_Written task A:_
Render the listing lines as a JSON list of strings, one string per line with blank lines omitted, from the line containing "family: Icteridae" up to and including the last line of the listing.

_Document text:_
################

Stocks:
I
expect, barring some kind a catastrophe, next week should be another good
week for the market. The recent minor pullback has worked off the short
term overbought conditions and in the process formed a small bull flag.
As
long as we continue to get these minor corrective moves it will serve to keep
intermediate sentiment from getting too bullish too fast, and ultimately it
is sentiment that will halt this rally, especially if this does turn out to
be a bear market rally (which I’m by no means convinced it is yet).
As of Friday, intermediate term sentiment was still depressed and at
levels that often halt corrections much less start them.
The
market is only on the 4th week of this intermediate cycle. The cycle
averages about 20 weeks so the next major intermediate trough won’t be
due until November.
Of
course that doesn’t tell us when the top is going to arrive, but even
in bear markets these intermediate term rallies usually last 6-8 weeks and
occasionally as long as 10 weeks. Depending on how severe the preceding
correction was, it usually takes at least that long for sentiment to reach
bullish extremes again. And this correction was very severe.
It pushed intermediate sentiment levels much lower than even the March
`09 bear market bottom. Even if the stock market is back in the secular
bear trend I really doubt we will see the top of this intermediate cycle in
less than 7-8 weeks. And if the cyclical bull is still alive we will
see new highs and the top won’t arrive until somewhere around week
12-18. It’s even possible with the elections (i.e. lots of
monetary stimulus) that we could see a stretched cycle that carries into the
New Year like we did last year.
As
long as we stay locked between the July lows and the April highs it’s
anyone’s guess as to whether this is the next leg down in the long term
bear or another leg up in the cyclical bull.

################

_Stored data:_

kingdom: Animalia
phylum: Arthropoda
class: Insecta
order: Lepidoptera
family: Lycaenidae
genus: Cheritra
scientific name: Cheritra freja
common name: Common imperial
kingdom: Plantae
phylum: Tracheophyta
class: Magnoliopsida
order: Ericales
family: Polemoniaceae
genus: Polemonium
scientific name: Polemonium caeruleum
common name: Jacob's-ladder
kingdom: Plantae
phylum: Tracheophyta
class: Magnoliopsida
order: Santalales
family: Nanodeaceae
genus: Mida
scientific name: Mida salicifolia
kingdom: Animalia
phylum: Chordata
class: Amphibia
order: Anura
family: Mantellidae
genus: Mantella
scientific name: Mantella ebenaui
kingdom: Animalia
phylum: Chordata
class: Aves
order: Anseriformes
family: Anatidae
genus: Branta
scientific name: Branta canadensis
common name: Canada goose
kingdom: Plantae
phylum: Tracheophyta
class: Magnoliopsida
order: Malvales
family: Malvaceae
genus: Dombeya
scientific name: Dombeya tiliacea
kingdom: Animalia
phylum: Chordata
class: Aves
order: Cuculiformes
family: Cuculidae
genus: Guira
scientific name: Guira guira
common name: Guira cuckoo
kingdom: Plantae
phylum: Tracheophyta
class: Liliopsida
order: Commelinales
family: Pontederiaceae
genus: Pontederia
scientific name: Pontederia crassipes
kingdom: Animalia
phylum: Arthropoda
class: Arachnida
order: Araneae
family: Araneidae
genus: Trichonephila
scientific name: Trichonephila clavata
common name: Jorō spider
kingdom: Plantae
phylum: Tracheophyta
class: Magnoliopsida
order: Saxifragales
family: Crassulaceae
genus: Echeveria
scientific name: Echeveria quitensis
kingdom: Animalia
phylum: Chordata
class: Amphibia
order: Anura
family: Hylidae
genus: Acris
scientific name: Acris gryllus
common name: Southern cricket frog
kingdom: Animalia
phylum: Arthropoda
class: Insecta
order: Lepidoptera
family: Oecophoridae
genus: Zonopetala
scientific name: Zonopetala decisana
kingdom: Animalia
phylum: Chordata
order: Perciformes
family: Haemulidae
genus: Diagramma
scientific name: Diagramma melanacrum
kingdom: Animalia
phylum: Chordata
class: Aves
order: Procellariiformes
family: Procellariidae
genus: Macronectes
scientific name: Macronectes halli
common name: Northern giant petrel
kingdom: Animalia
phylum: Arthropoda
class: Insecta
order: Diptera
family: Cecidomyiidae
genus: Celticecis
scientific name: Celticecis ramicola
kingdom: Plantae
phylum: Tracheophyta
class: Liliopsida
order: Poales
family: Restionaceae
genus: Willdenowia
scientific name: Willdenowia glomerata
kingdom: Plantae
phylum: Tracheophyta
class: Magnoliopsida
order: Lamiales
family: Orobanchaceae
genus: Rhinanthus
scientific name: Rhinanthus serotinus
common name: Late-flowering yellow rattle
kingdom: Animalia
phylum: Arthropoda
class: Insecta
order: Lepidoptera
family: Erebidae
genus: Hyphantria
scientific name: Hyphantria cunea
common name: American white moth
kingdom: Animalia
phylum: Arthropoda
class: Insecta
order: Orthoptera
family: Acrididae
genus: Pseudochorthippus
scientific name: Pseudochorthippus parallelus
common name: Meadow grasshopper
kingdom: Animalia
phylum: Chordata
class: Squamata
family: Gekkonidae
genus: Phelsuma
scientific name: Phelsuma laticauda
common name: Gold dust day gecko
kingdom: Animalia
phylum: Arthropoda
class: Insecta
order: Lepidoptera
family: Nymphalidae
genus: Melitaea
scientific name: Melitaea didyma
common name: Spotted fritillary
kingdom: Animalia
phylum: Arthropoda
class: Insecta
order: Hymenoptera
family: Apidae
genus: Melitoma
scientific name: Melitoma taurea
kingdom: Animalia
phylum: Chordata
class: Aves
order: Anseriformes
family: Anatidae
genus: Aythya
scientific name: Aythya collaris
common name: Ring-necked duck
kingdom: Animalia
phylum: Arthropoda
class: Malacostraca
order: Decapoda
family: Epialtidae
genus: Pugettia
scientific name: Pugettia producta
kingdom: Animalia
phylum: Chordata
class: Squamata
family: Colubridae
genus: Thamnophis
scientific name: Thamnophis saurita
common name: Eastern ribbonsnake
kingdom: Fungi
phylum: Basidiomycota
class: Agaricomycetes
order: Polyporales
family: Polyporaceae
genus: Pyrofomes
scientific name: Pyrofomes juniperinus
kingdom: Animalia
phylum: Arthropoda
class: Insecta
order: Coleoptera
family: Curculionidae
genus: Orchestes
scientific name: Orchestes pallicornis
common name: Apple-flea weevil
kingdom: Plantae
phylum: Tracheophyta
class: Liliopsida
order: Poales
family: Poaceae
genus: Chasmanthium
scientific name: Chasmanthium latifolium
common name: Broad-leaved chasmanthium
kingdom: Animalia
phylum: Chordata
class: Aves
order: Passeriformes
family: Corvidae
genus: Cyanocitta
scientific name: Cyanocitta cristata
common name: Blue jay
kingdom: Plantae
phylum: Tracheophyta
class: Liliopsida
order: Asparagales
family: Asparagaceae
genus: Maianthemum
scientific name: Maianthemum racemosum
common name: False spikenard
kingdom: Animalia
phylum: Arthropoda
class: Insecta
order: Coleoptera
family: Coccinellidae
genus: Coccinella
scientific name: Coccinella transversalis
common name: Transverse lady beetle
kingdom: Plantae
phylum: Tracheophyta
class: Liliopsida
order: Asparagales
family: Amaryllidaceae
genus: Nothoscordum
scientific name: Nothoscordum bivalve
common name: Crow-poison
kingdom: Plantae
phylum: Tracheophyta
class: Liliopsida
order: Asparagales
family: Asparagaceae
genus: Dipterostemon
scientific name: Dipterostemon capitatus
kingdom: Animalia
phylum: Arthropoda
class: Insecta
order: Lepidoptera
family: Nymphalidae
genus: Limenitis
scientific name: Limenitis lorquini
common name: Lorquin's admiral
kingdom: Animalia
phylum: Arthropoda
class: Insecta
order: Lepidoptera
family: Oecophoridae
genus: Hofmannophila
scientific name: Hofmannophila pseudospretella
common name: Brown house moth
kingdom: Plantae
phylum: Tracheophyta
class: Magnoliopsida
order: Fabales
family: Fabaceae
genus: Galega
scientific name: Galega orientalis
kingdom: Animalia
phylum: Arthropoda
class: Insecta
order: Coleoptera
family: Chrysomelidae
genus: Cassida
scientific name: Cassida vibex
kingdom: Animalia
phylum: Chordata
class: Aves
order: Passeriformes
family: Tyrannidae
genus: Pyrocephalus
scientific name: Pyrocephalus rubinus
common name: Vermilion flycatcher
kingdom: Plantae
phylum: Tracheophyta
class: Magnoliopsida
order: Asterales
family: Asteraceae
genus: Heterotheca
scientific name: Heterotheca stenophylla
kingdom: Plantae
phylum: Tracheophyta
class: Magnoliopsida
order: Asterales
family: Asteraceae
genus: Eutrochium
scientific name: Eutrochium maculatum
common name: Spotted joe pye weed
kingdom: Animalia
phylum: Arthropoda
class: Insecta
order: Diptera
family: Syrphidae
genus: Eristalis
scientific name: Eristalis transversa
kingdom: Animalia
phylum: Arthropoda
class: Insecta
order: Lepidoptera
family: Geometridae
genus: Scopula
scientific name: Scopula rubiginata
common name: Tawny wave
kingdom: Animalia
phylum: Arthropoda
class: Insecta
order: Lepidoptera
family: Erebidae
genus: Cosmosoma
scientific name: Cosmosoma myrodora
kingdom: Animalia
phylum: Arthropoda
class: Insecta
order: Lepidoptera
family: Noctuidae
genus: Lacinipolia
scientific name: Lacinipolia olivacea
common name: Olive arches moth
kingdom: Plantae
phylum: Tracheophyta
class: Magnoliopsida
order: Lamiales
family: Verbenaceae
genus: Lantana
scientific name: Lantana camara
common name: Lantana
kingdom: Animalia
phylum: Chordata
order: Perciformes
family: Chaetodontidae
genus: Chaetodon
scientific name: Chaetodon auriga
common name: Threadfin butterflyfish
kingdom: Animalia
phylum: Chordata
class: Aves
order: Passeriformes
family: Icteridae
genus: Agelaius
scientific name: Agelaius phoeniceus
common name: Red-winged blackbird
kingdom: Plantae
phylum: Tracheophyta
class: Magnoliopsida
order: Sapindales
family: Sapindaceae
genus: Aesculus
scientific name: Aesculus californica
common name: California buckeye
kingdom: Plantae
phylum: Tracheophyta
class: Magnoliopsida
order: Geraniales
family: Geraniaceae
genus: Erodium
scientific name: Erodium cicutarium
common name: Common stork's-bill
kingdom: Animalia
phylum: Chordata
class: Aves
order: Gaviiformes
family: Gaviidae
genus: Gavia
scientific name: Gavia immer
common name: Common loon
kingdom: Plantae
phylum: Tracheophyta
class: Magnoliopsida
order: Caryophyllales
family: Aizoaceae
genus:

################

_Written task B:_
Return the entire stock market commentary verbatim.

_Final answer A:_
[
  "family: Icteridae",
  "genus: Agelaius",
  "scientific name: Agelaius phoeniceus",
  "common name: Red-winged blackbird",
  "kingdom: Plantae",
  "phylum: Tracheophyta",
  "class: Magnoliopsida",
  "order: Sapindales",
  "family: Sapindaceae",
  "genus: Aesculus",
  "scientific name: Aesculus californica",
  "common name: California buckeye",
  "kingdom: Plantae",
  "phylum: Tracheophyta",
  "class: Magnoliopsida",
  "order: Geraniales",
  "family: Geraniaceae",
  "genus: Erodium",
  "scientific name: Erodium cicutarium",
  "common name: Common stork's-bill",
  "kingdom: Animalia",
  "phylum: Chordata",
  "class: Aves",
  "order: Gaviiformes",
  "family: Gaviidae",
  "genus: Gavia",
  "scientific name: Gavia immer",
  "common name: Common loon",
  "kingdom: Plantae",
  "phylum: Tracheophyta",
  "class: Magnoliopsida",
  "order: Caryophyllales",
  "family: Aizoaceae",
  "genus:"
]

_Final answer B:_
Stocks:
I
expect, barring some kind a catastrophe, next week should be another good
week for the market. The recent minor pullback has worked off the short
term overbought conditions and in the process formed a small bull flag.
As
long as we continue to get these minor corrective moves it will serve to keep
intermediate sentiment from getting too bullish too fast, and ultimately it
is sentiment that will halt this rally, especially if this does turn out to
be a bear market rally (which I’m by no means convinced it is yet).
As of Friday, intermediate term sentiment was still depressed and at
levels that often halt corrections much less start them.
The
market is only on the 4th week of this intermediate cycle. The cycle
averages about 20 weeks so the next major intermediate trough won’t be
due until November.
Of
course that doesn’t tell us when the top is going to arrive, but even
in bear markets these intermediate term rallies usually last 6-8 weeks and
occasionally as long as 10 weeks. Depending on how severe the preceding
correction was, it usually takes at least that long for sentiment to reach
bullish extremes again. And this correction was very severe.
It pushed intermediate sentiment levels much lower than even the March
`09 bear market bottom. Even if the stock market is back in the secular
bear trend I really doubt we will see the top of this intermediate cycle in
less than 7-8 weeks. And if the cyclical bull is still alive we will
see new highs and the top won’t arrive until somewhere around week
12-18. It’s even possible with the elections (i.e. lots of
monetary stimulus) that we could see a stretched cycle that carries into the
New Year like we did last year.
As
long as we stay locked between the July lows and the April highs it’s
anyone’s guess as to whether this is the next leg down in the long term
bear or another leg up in the cyclical bull.